Exercise task - Pull out each line of the items below that contains the string "roll".

Entries -
==*==

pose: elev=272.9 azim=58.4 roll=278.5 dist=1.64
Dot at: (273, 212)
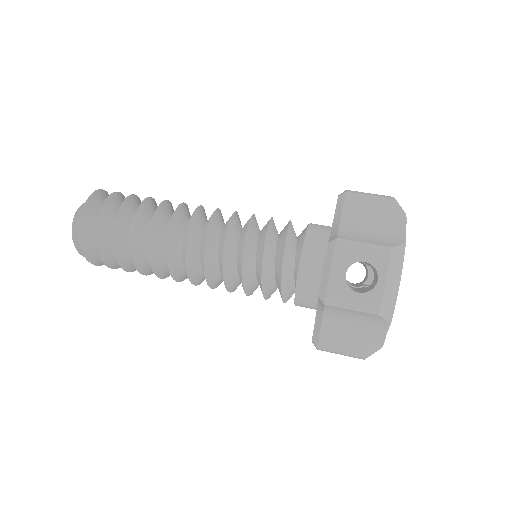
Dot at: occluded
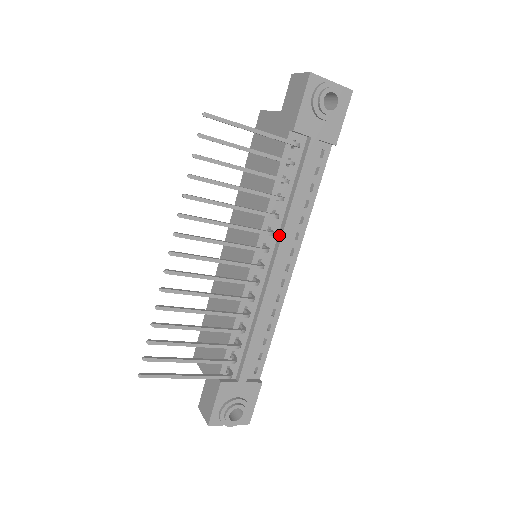
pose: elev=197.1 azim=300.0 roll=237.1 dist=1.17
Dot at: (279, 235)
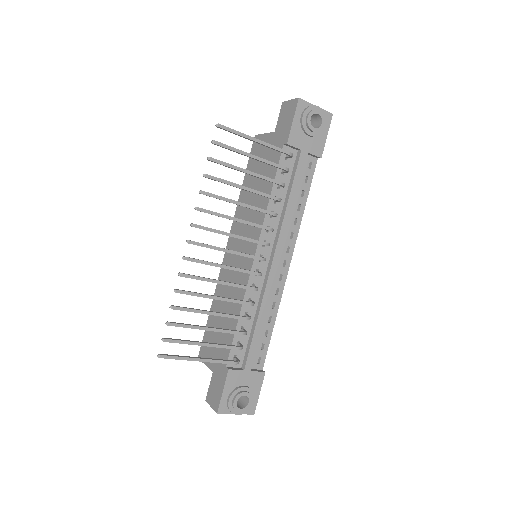
Dot at: (277, 233)
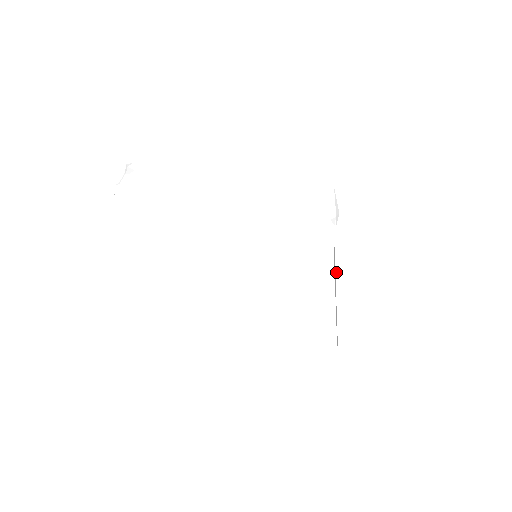
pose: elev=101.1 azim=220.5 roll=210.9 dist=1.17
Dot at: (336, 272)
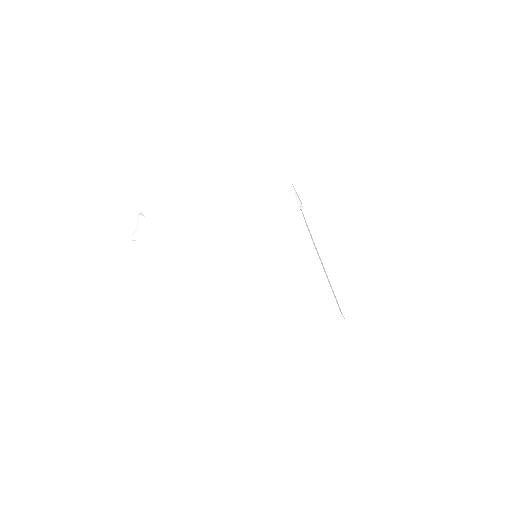
Dot at: (317, 249)
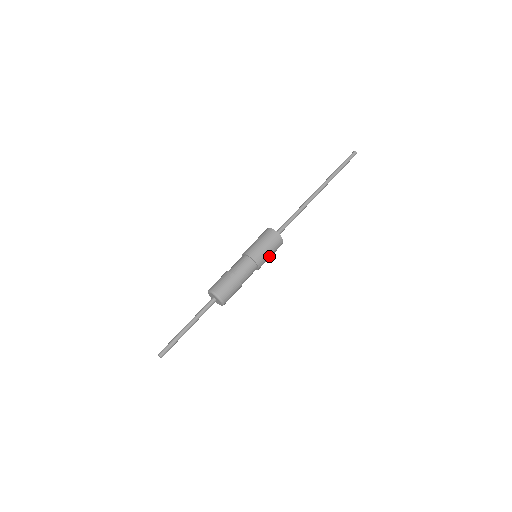
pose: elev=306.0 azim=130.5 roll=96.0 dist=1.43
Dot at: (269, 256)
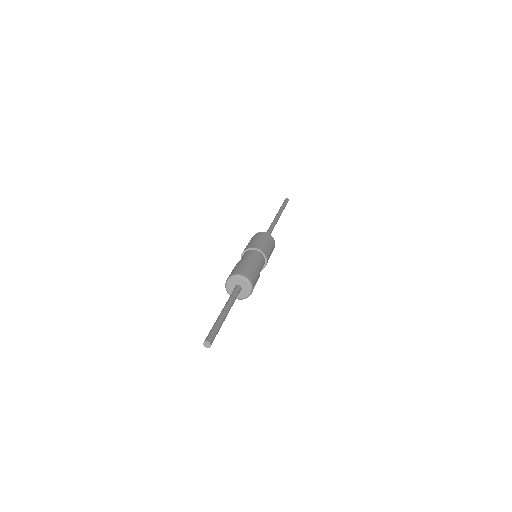
Dot at: occluded
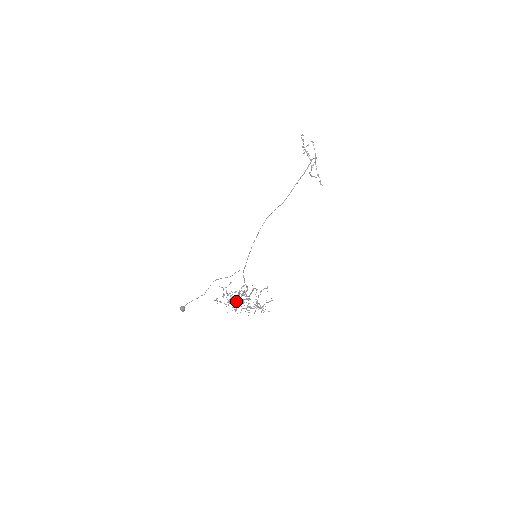
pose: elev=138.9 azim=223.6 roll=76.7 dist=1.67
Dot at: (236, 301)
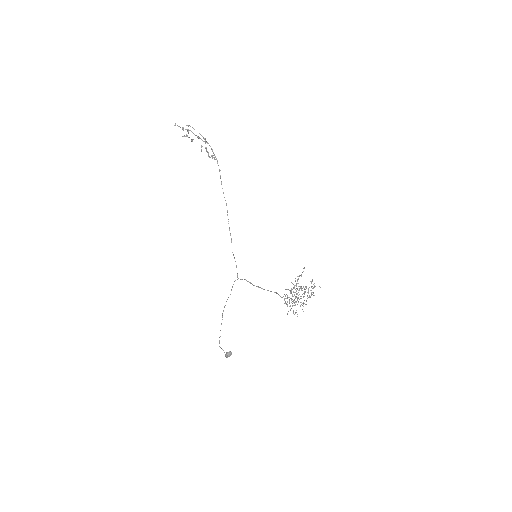
Dot at: (309, 297)
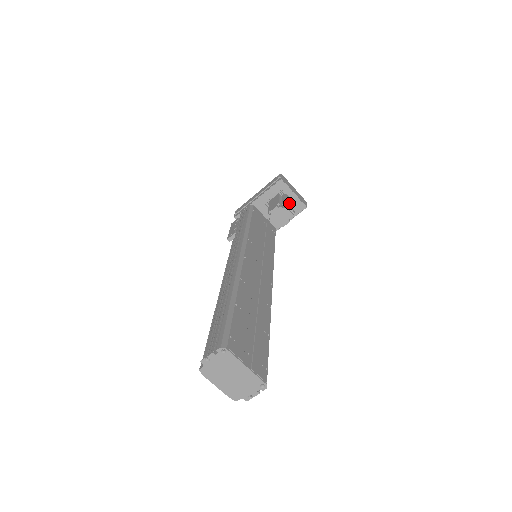
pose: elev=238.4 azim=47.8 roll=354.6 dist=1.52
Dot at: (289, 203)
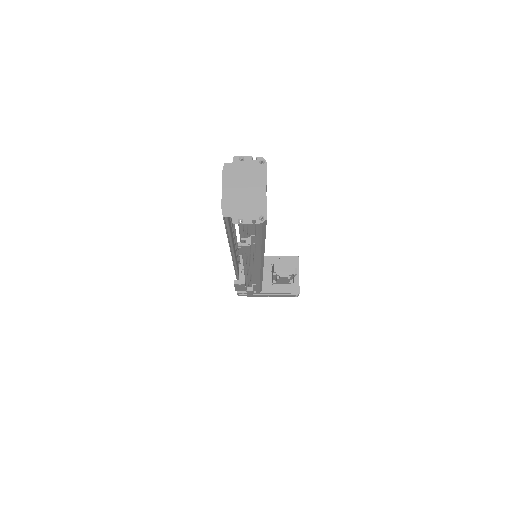
Dot at: occluded
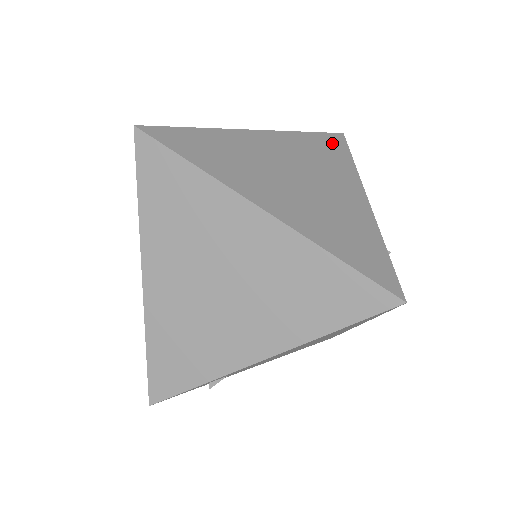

==*==

Output below -
pose: elev=272.9 azim=58.4 roll=278.5 dist=1.64
pose: elev=197.1 azim=300.0 roll=237.1 dist=1.17
pose: elev=101.1 azim=220.5 roll=210.9 dist=1.17
pose: elev=306.0 azim=130.5 roll=96.0 dist=1.43
pose: elev=138.9 azim=223.6 roll=76.7 dist=1.67
pose: elev=238.4 azim=47.8 roll=354.6 dist=1.52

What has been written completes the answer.